Das Kajak klatscht auf die Wasseroberfläche. Was Matze auf der Bühne spürt, durchströmt ihn auch, wenn der Fall vorbei ist. Alles fällt ab, „das komplette Glück öffnet sich und du bist ganz leicht“. Bei so einem Sprung aus 25 Metern kann einiges schieflaufen. „Kommst du zu flach auf, brichst du dir den Rücken“, sagt Matze.

Abenteuer und Melancholie, Gefahr und Sicherheit liegen bei Matze Brustmann nah beieinander. Obwohl er, Extrempaddler, Freeride-Skifahrer und eben auch Musiker, die Gefahr nicht so erfasst, wie das wohl Menschen tun, die ihn bei seinen Sprüngen beobachten. „Es gibt nichts, was für mich normaler ist, als diese Sachen.“ Matze ist mit der Gefahr aufgewachsen. Schon als kleiner Junge, mit sieben Jahren, kommt er zu den Naturfreunden Wolfratshausen – ein Verein im Heimatort. Sein Onkel ist dort Vorstand. Schon damals gibt es eine sehr aktive Kajak-Abteilung. Irgendwann beschließen Matze und seine Freunde: „Wir wollen Profi-Kajak-Fahrer werden.“ Selbst die Sache in Neuseeland hält ihn nicht davon ab.

Obwohl mittlerweile ein paar graue Strähnen seinen dunklen Vollbart durchziehen, ist Matze mit 40 Jahren derselbe wie schon immer: Musiker und Sportler. Er hat sich nie entschieden. Und in Matze Brustmanns Leben gibt es auch keinen, der sagt: Du musst dich mal entscheiden.
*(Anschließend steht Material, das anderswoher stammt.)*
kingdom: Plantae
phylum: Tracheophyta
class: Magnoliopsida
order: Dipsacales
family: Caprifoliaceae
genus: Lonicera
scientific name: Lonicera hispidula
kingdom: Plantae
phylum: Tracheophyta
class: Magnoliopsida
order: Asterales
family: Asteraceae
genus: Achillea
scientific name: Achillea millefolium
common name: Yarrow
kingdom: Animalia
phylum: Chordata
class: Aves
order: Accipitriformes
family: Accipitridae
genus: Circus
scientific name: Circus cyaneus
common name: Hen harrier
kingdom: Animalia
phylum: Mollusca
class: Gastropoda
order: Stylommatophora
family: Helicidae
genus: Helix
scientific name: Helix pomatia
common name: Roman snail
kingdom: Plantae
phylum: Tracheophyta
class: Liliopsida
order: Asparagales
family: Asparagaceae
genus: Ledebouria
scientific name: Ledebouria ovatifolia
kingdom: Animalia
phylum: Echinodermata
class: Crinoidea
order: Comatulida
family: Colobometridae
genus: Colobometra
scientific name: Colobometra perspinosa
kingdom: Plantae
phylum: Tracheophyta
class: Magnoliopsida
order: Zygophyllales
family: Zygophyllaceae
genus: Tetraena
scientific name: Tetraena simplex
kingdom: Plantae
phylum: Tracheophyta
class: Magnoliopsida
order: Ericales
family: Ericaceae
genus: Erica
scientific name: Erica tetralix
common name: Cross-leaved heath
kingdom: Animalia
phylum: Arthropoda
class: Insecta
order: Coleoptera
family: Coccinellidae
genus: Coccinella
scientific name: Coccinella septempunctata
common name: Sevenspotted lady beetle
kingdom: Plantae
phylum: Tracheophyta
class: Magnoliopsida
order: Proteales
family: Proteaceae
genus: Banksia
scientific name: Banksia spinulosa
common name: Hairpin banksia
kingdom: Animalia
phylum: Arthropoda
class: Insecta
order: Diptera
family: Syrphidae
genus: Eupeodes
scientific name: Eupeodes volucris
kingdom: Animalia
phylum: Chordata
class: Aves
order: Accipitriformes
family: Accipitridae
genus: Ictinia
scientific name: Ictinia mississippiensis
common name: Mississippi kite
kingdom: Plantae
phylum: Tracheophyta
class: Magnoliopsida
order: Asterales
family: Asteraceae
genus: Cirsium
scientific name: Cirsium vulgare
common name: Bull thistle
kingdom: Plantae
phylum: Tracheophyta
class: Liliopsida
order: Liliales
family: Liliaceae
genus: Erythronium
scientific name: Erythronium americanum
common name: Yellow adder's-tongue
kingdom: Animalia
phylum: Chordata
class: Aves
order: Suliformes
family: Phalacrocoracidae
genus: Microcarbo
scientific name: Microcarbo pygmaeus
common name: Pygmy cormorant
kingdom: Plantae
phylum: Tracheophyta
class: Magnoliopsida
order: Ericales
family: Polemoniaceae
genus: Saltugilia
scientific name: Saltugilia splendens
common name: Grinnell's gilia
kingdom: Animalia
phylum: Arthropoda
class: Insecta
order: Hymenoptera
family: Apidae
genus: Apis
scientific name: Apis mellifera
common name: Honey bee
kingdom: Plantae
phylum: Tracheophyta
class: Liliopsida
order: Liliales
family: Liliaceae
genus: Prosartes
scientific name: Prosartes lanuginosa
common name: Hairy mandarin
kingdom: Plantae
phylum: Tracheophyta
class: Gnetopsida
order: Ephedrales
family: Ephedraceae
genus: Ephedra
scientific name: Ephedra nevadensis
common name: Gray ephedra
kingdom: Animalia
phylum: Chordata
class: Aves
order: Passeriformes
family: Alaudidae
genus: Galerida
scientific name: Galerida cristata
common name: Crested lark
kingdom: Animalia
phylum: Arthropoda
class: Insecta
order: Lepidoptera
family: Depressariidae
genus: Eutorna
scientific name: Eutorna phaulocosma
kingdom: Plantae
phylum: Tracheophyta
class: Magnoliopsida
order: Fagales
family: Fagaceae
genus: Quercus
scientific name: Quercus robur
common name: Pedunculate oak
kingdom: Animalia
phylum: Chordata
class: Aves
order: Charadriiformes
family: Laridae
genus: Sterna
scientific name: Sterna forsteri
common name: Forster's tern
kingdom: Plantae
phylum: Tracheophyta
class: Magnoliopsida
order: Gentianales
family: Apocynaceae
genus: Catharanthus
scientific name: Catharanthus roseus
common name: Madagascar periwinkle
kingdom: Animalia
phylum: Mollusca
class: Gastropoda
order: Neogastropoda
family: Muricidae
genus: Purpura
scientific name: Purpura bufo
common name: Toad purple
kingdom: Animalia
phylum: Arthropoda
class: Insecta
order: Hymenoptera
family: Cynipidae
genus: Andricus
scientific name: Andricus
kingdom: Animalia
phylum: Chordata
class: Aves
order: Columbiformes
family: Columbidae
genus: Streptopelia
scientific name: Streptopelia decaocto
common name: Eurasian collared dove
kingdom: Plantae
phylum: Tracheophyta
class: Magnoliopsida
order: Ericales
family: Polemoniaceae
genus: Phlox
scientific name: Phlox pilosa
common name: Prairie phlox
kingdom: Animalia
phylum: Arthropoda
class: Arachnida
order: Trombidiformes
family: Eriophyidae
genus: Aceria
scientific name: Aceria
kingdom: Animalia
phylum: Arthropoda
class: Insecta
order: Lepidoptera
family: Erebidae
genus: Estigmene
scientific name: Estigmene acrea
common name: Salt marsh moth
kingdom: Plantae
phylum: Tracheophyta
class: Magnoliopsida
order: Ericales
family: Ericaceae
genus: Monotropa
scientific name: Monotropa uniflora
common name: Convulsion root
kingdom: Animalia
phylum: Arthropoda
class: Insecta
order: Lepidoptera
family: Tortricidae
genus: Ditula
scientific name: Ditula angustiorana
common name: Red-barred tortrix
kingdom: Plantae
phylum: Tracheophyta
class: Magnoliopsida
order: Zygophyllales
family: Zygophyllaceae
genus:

Nicht seine Frau Karin, nicht seine Eltern. „Die haben mich eigentlich immer bestärkt“, sagt er und zupft an seinem grauen Käppi. In der Schule tut sich Matze als Kind aber schwer, weil sein Fokus immer auf den anderen Dingen liegt. Auf dem Sport und der Musik.

Für Matze waren Melodien schon immer da

Matze Brustmann wächst in einer musikalischen Familie auf, daheim liegen Instrumente rum, die er schon mit drei oder vier Jahren in die Hand nimmt. Mit sechs lernt Matze Trompete – der letzte Musikunterricht in seinem Leben. Er sei mehr so der Autodidakt, sagt er. Gitarre bringt er sich selbst bei. Und wenn es Lehrer gab, dann seinen Papa und Paul Simon.

Jetzt gerade, Mitte Dezember, hat Matze viel zu tun. Am 10. Januar erscheint das neue Album „Blankets“ seiner Band Balloon Pilot beim Münchner Label Millaphon. Drei Jahre sind seit dem letzten Album „Eleven Crooked Things“ vergangen. Das ist eine lange Zeit, aber schon ganz ordentlich für eine Band, die verstreut in Deutschland lebt. Der Andi (Andreas Haberl) und der Tobi (Tobias Koark-Haberl) müssen für Aufnahmen und Konzerte immer erst nach Oberbayern kommen und der Benni (Benni Schäfer) hat mittlerweile so viel anderes zu tun, dass die Band nun einen neuen Bassisten hat: Jacob Foord. Nur der Radi (Christian Radojewski) und eben der Matze sind im Süden geblieben.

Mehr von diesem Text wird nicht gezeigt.